[Start of Attachment]

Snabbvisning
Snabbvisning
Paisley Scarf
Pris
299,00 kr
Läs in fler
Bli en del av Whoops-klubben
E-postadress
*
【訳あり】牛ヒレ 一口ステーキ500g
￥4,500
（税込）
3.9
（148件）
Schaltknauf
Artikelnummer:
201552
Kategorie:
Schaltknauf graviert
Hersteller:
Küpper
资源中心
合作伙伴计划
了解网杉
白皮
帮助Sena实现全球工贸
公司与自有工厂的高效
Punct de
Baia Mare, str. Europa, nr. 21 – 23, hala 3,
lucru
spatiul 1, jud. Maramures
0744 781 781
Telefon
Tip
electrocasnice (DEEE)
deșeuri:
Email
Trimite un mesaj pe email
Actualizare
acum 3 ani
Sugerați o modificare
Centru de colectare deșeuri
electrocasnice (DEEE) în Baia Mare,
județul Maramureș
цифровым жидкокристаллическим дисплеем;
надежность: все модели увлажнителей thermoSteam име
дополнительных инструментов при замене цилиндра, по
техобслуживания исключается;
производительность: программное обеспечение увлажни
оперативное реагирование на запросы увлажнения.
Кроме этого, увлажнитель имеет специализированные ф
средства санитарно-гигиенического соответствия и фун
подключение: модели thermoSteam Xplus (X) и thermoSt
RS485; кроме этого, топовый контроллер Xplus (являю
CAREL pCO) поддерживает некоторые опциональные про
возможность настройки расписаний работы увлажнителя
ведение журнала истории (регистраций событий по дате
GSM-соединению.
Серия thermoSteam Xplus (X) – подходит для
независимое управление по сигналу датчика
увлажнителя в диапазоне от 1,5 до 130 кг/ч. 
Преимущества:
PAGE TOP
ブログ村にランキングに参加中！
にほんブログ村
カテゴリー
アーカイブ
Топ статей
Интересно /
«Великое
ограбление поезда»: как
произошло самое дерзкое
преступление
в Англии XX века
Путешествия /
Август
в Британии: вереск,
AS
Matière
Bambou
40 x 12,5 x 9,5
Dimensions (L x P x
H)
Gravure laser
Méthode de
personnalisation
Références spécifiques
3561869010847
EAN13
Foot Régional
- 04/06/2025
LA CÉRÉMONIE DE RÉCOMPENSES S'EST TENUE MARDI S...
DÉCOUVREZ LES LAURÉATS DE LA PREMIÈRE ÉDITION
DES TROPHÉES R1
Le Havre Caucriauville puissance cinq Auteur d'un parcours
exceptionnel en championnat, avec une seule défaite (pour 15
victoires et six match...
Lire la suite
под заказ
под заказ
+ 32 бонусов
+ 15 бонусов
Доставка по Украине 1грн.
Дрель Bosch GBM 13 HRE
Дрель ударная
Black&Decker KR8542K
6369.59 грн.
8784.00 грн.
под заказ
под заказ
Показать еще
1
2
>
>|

[End of Attachment]

Exercise objective: Copy every line of the listing that contains the word "Mare".

Solution for this exercise:
Baia Mare, str. Europa, nr. 21 – 23, hala 3,
electrocasnice (DEEE) în Baia Mare,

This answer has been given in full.